(MATERIAL SUPPLIED Opens)

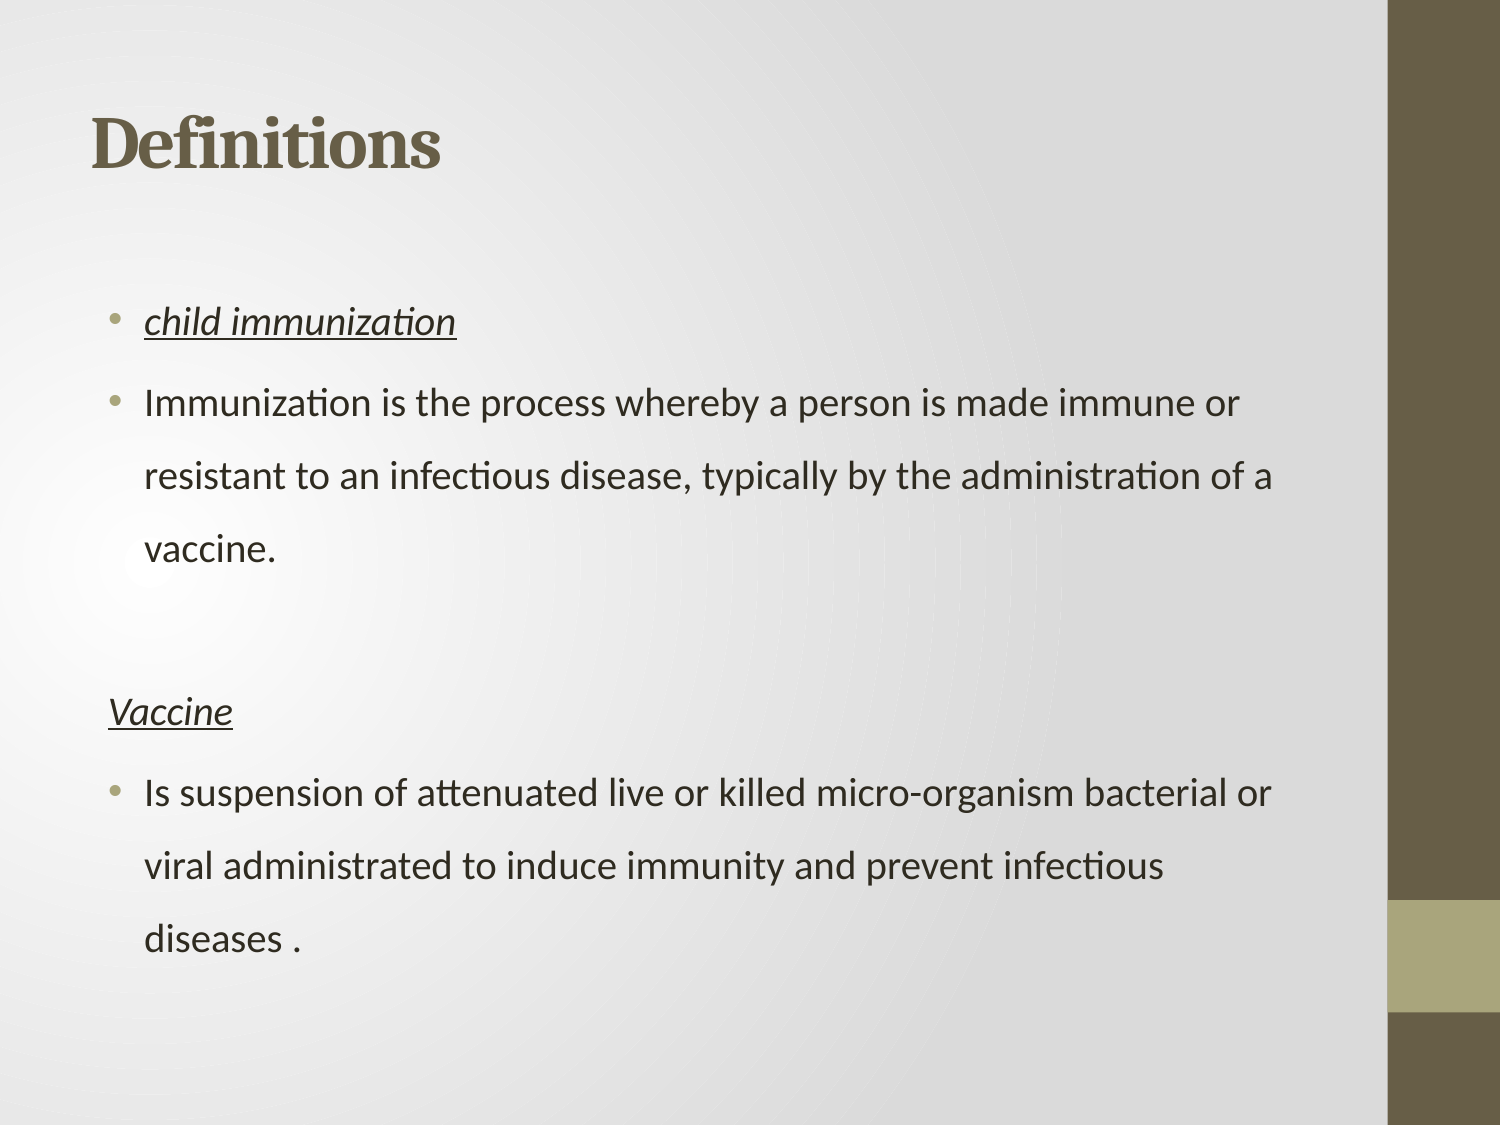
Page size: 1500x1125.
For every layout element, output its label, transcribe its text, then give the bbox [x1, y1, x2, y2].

list child immunization Immunization is the process whereby a person is made immune or resistant to an infectious disease, typically by the administration of a vaccine. Vaccine Is suspension of attenuated live or killed micro-organism bacterial or viral administrated to induce immunity and prevent infectious diseases . [75, 262, 1325, 1050]
title Definitions [75, 45, 1325, 233]
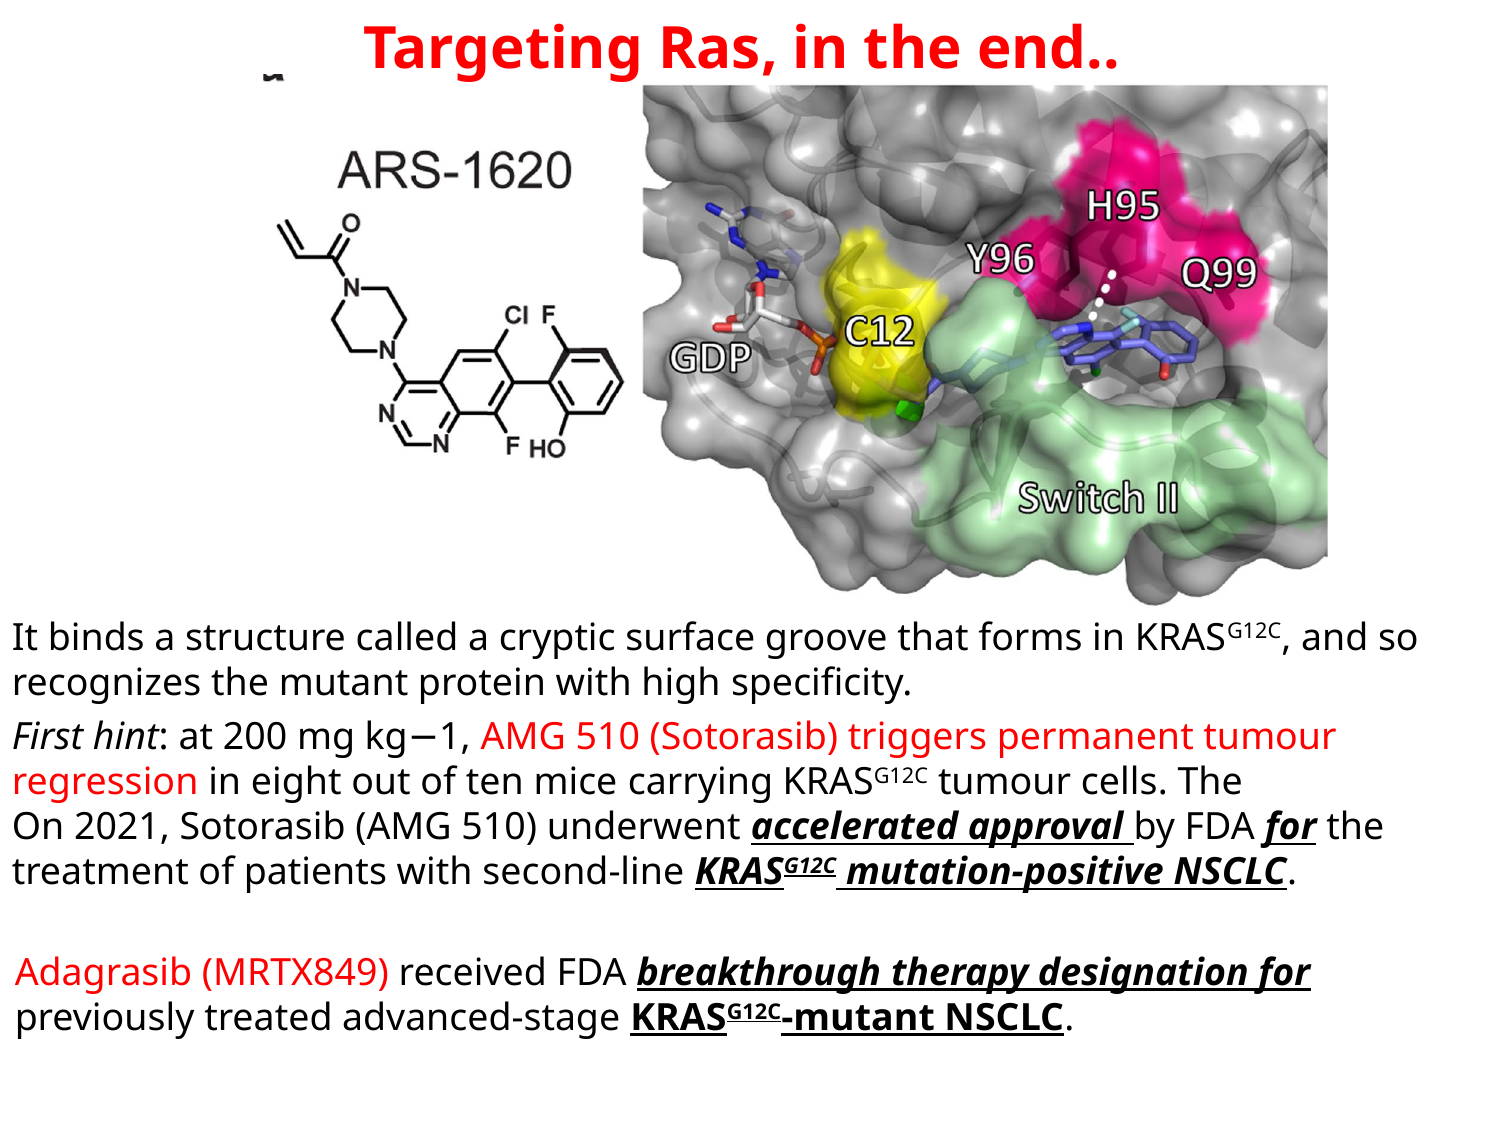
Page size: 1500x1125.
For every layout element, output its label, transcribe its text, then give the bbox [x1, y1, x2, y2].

text_box Targeting Ras, in the end.. [349, 3, 1242, 72]
text_box It binds a structure called a cryptic surface groove that forms in KRASG12C, and so recognizes the mutant protein with high specificity. [0, 605, 1497, 710]
picture [262, 74, 1328, 635]
text_box Adagrasib (MRTX849) received FDA breakthrough therapy designation for previously treated advanced-stage KRASG12C-mutant NSCLC. [0, 940, 1500, 1046]
text_box First hint: at 200 mg kg−1, AMG 510 (Sotorasib) triggers permanent tumour regression in eight out of ten mice carrying KRASG12C tumour cells. The On 2021, Sotorasib (AMG 510) underwent accelerated approval by FDA for the treatment of patients with second-line KRASG12C mutation-positive NSCLC. [0, 710, 1497, 900]
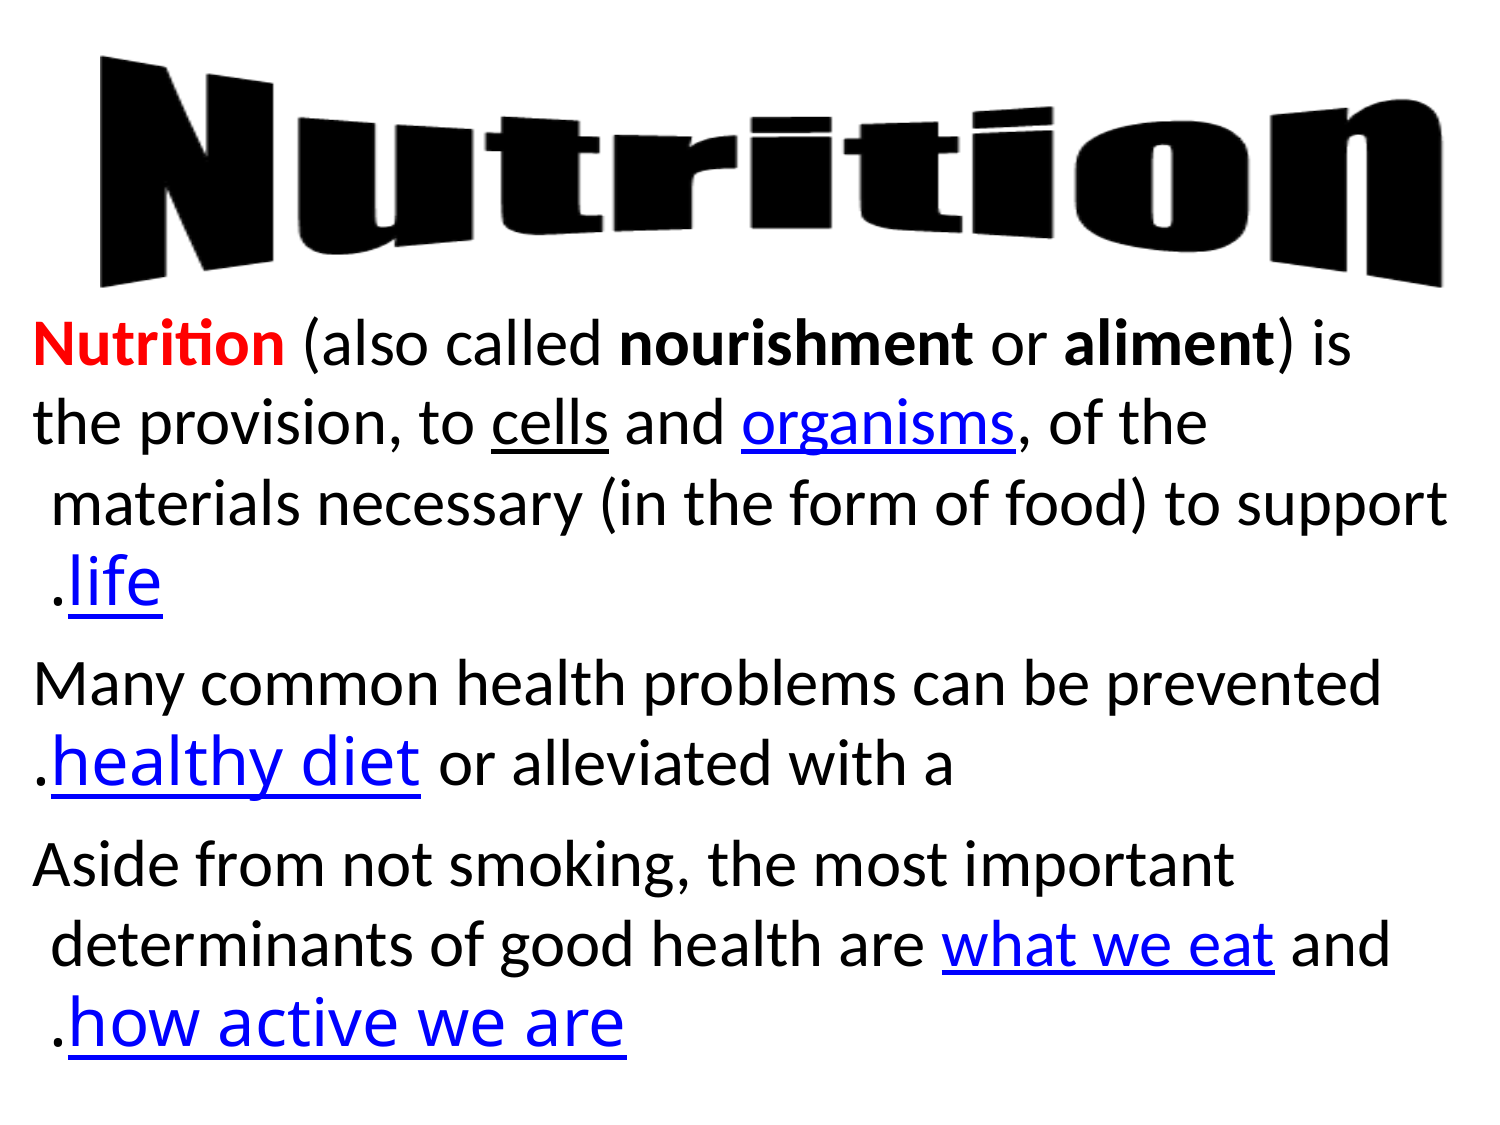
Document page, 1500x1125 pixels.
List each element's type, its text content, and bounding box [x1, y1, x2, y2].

picture [100, 54, 1448, 291]
subtitle Nutrition (also called nourishment or aliment) is the provision, to cells and organisms, of the materials necessary (in the form of food) to support life. Many common health problems can be prevented or alleviated with a healthy diet. Aside from not smoking, the most important determinants of good health are what we eat and how active we are. [17, 290, 1471, 1106]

(MATERIAL SUPPLIED Closes)

TASK DESCRIPTION:
Your answer must be the full listing, copied exactly, with no pictures in it.

ANSWER SPACE:
Page size: 1500x1125.
For every layout element, output its label, transcribe its text, then give the bbox [x1, y1, x2, y2].

list child immunization Immunization is the process whereby a person is made immune or resistant to an infectious disease, typically by the administration of a vaccine. Vaccine Is suspension of attenuated live or killed micro-organism bacterial or viral administrated to induce immunity and prevent infectious diseases . [75, 262, 1325, 1050]
title Definitions [75, 45, 1325, 233]
Page size: 1500x1125.
For every layout element, output its label, transcribe its text, then give the bbox [x1, y1, x2, y2].

text_box Targeting Ras, in the end.. [349, 3, 1242, 72]
text_box It binds a structure called a cryptic surface groove that forms in KRASG12C, and so recognizes the mutant protein with high specificity. [0, 605, 1497, 710]
picture [262, 74, 1328, 635]
text_box Adagrasib (MRTX849) received FDA breakthrough therapy designation for previously treated advanced-stage KRASG12C-mutant NSCLC. [0, 940, 1500, 1046]
text_box First hint: at 200 mg kg−1, AMG 510 (Sotorasib) triggers permanent tumour regression in eight out of ten mice carrying KRASG12C tumour cells. The On 2021, Sotorasib (AMG 510) underwent accelerated approval by FDA for the treatment of patients with second-line KRASG12C mutation-positive NSCLC. [0, 710, 1497, 900]
Document page, 1500x1125 pixels.
List each element's type, its text content, and bounding box [x1, y1, x2, y2].

picture [100, 54, 1448, 291]
subtitle Nutrition (also called nourishment or aliment) is the provision, to cells and organisms, of the materials necessary (in the form of food) to support life. Many common health problems can be prevented or alleviated with a healthy diet. Aside from not smoking, the most important determinants of good health are what we eat and how active we are. [17, 290, 1471, 1106]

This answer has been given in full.